So last night the BBC showcased an Imagine programme titled ‘Turning the art world inside out’ with its focus on Outsider Art. If you missed it you can still catch this documentary on BBC iplayer. The description for the programme was as follows:
What do a UFO-obsessed Romanian refugee, a schizophrenic Italian war veteran, and an 80-year-old sex-mad Russian woman have in common? Answer: They are all outsider artists. After the huge success of recent shows in Venice, London and Paris, interest in Outsider Art has never been higher. But what exactly is it? How do we define it? And who are its gurus and leading lights? Alan Yentob explores this captivating, compelling and magical alternative art universe. Why in 2013 is Outsider Art finally being feted by the art establishment, and what took it so long? imagine… embarks on a worldwide journey to meet some visionary creators, and their equally obsessive collectors and enthusiasts.
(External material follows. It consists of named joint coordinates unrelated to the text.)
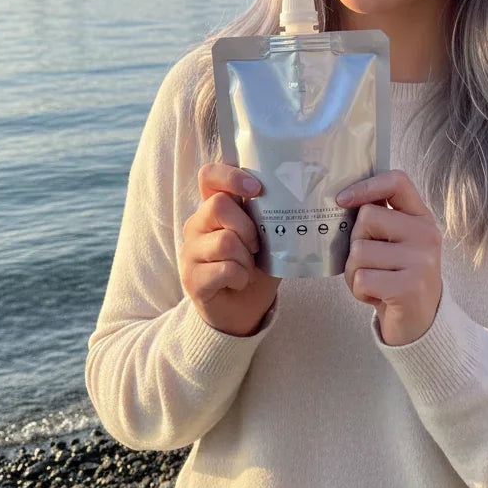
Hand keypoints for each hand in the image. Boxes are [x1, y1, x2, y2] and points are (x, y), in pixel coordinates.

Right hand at [179, 163, 279, 336]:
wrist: (243, 311)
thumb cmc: (256, 269)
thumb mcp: (268, 239)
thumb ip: (271, 218)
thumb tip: (297, 199)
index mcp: (215, 208)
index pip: (210, 176)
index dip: (231, 176)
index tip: (256, 189)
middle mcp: (197, 224)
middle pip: (218, 206)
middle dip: (248, 228)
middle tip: (256, 247)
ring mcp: (190, 250)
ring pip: (224, 241)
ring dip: (246, 259)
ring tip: (247, 268)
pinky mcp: (191, 277)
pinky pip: (223, 269)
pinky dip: (240, 277)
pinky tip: (239, 282)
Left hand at [337, 170, 442, 346]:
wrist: (421, 325)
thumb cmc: (397, 278)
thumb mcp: (396, 243)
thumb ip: (379, 220)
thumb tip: (340, 201)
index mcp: (421, 218)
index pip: (397, 181)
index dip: (366, 185)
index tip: (342, 199)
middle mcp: (426, 235)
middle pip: (366, 218)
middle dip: (356, 243)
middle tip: (371, 264)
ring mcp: (421, 261)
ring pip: (359, 251)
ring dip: (355, 272)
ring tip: (374, 283)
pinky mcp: (410, 288)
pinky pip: (362, 278)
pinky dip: (359, 291)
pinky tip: (376, 296)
I think there are negative and positive elements to this programme and I think that a few key figures have been overlooked, none more obvious that Roger Cardinal – the coiner of the term Outsider Art. I have pulled out a few things that I think are quite poignant from the programme and I would be interested to hear what other people thought of the programme – Please do get in touch!
John Maizels likes Outsider Art as he has never seen anything like it before. He says that each Outsider Artist is like an art movement of one and that they invent their own techniques. They have their own disciplines, their own ways of working and their own visions, so that’s why they come up with something completely original.
On the Museum of Everything – Just as revolutionary as the work is the way it is presented. A ramshackle hand-knitted aesthetic. It is playful and unpretentious – a million miles from the intimidating white spaces of most contemporary galleries. I wonder what others think of this, and whether their work shown be shown in white contemporary places.
James Brett – Mainstream museums are using the term Outsider to segregate. The other big thing for me is not to present it as th work of a bunch of crazy people. If I’m really frank … that’s often the assumption and so the other key issue is to say look … who is crazy, who is disabled, who is able, why do we think that if someone has a mental health issue it’s just a cut and dry thing. Everyone has a mental health issue, it’s just a question of degree and once you start to understand that … you take a step back and look at creativity and our reasons for making.
Alan Yentob – The best part of all is that we are invited to step inside.